(Tasks to carry out):
A - In the comments on Rhode Island governors, who is credited with the analogy of Carcieri holding his fingers in the fiscal dike?
B - Rewrite the paragraph that begins "All Governors can do" in the comments on Rhode Island governors as a short list that keeps its main points.

So I ask, what do our deficits look like right now had none of those actions taken place??
What do our deficits look like had a different governor not held the line on broad based taxes??
All Governors can do when it comes to the Gen Ass is not to open the tax door in the budgets they present. If you don't open that door for them then it's on the Gen Ass to raise the taxes when they re-write the same budget. The Gen Ass likes to avoid having to take direct ownership of tax hikes. Carcieri has never gave them cover because he never opened the budgetary door for broad based taxes.
RI Governors are very limited in their scope of power. However they are in position to make a big difference to the good and to the bad based on what actions they take/don't take and who they hire to run their departments.
Dan Yorke gave a good analogy. Carcieri has held his fingers in the fiscal dike of this state to hold back the flood. Don't expect the same from a liberal like Linc Chafee.

Posted by: Tim at November 7, 2010 9:33 AM

Agree completely with your sentiments Madmom. If all small business owners voted and voted to their fiscal benefit we'd have a very different state. A much better state. Sadly so many of them don't take the time and they pay the price.

(Recorded data):
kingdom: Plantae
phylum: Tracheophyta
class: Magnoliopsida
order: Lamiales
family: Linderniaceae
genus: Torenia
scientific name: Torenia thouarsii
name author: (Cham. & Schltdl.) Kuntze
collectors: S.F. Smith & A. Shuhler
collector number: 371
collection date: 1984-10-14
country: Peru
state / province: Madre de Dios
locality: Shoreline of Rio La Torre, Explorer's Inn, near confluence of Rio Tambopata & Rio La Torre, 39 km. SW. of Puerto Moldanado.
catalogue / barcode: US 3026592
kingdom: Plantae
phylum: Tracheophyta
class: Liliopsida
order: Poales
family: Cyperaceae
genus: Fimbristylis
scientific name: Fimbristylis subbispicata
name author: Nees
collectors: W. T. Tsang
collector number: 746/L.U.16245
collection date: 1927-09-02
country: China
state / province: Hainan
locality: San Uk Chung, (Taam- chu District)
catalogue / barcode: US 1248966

(Results in order):
A - Dan Yorke.

B -
- When dealing with the Gen Ass, governors can only keep the tax door closed in the budgets they present.
- If a governor does not open that door, the Gen Ass must raise taxes itself when it rewrites the budget.
- The Gen Ass prefers not to take direct ownership of tax hikes.
- Carcieri never gave them cover, because he never opened the budgetary door to broad-based taxes.